Duta Besar Tiongkok untuk India, Xu Feihong, menyatakan bahwa Beijing “secara teguh menentang” tarif tinggi yang dikenakan Washington kepada Delhi dan menyerukan kerjasama yang lebih erat antara India dan Tiongkok.
Xu menyamakan AS dengan “preman”, dengan mengatakan bahwa negara itu telah lama diuntungkan oleh perdagangan bebas tetapi kini menggunakan tarif sebagai “alat tawar” untuk meminta “harga selangit” dari negara-negara lain.
“AS telah memberlakukan tarif hingga 50% pada India dan bahkan mengancam akan lebih banyak lagi. China menentangnya keras. Keheningan hanya memberanikan si preman,” kata Xu pada Kamis.
Awal bulan ini, Trump mengenakan sanksi tambahan 25% di atas tarif 25% untuk pembelian minyak dan senjata dari Rusia. Tarif baru ini akan efektif berlaku pada 27 Agustus mendatang.
Meningkatnya impor minyak mentah Rusia yang murah oleh Delhi sejak perang Ukraina telah menyebabkan ketegangan dalam hubungannya dengan AS dan mempengaruhi negosiasi perjanjian dagang.
India telah membela pembelian minyak Rusianya, dengan argumen bahwa sebagai importir energi besar, mereka harus membeli minyak mentah termurah yang tersedia untuk melindungi jutaan warga India yang miskin dari kenaikan biaya. Mereka juga menunjuk bahwa pemerintahan Biden sendiri pernah menyuruh India untuk membeli minyak Rusia guna menstabilkan pasar energi dunia.
Latar belakang hubungan dagang Delhi dengan Washington yang goyah, tampaknya terjadi pencairan hubungan yang cepat antara India dan Tiongkok.
Hubungan antar tetangga ini meruncing setelah bentrokan Galwan di Ladakh pada tahun 2020. Sejak itu, Beijing dan Delhi secara bertahap berupaya memulihkan hubungan.
Awal pekan ini, Menteri Luar Negeri Tiongkok Wang Yi melakukan kunjungan dua hari ke Delhi dimana ia menyatakan bahwa India dan Tiongkok seharusnya memandang satu sama lain sebagai “mitra”, bukan “lawan atau ancaman”.

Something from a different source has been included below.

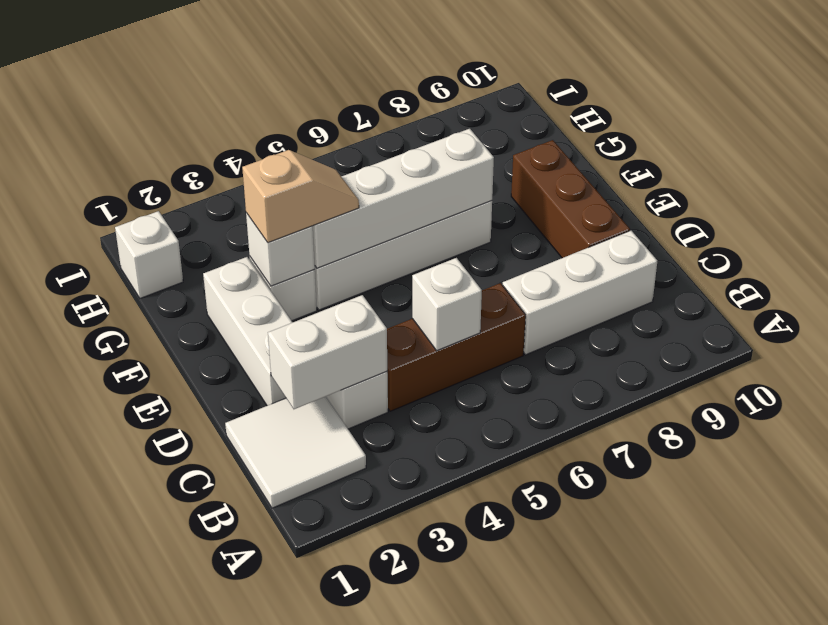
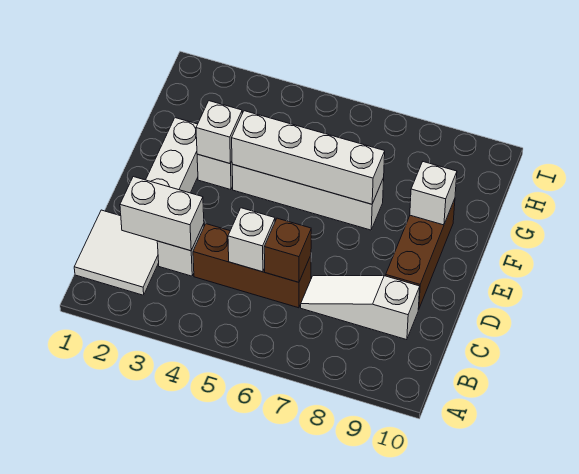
none -> brown 1x1 brick [264,218,311,282]
white 1x3 brick [503,231,658,355] -> white 1x3 slope [301,276,420,340]
tan 1x2 slope [242,150,359,243] -> none
white 1x1 brick [115,211,183,298] -> white 1x1 brick moved to [410,162,457,225]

Pada hari Kamis, Xu membuat pernyataan sejalan saat berbicara di sebuah acara di ibu kota India.
Ia menyebut kedua negara sebagai “mesin ganda” pertumbuhan ekonomi di Asia dan menambahkan bahwa persatuan antara India dan Tiongkok menguntungkan dunia secara keseluruhan.
Ia juga mengundang lebih banyak perusahaan India untuk berinvestasi di Tiongkok dan menambahkan bahwa Beijing berharap India dapat menyediakan “lingkungan bisnis yang adil, setara, dan non-diskriminatif” bagi perusahaan-perusahaan Tiongkok di India untuk manfaat rakyat kedua negara.
“Saat ini, perang tarif dan perang dagang mengacaukan sistem ekonomi dan perdagangan global, politik kekuatan dan hukum rimba merajalela, serta aturan dan tatanan internasional mengalami dampak yang parah,” ujarnya, mengisyaratkan langkah-langkah tarif Washington terhadap India dan negara-negara lain.
“Tiongkok akan berdiri teguh bersama India untuk menjunjung sistem perdagangan multilateral dengan Organisasi Perdagangan Dunia (WTO) sebagai intinya,” tambahnya.
Ia juga menyatakan bahwa kunjungan mendatang Perdana Menteri Narendra Modi ke Tiongkok untuk menghadiri KTT Organisasi Kerjasama Shanghai akan memberikan “dorongan baru bagi hubungan Tiongkok-India”.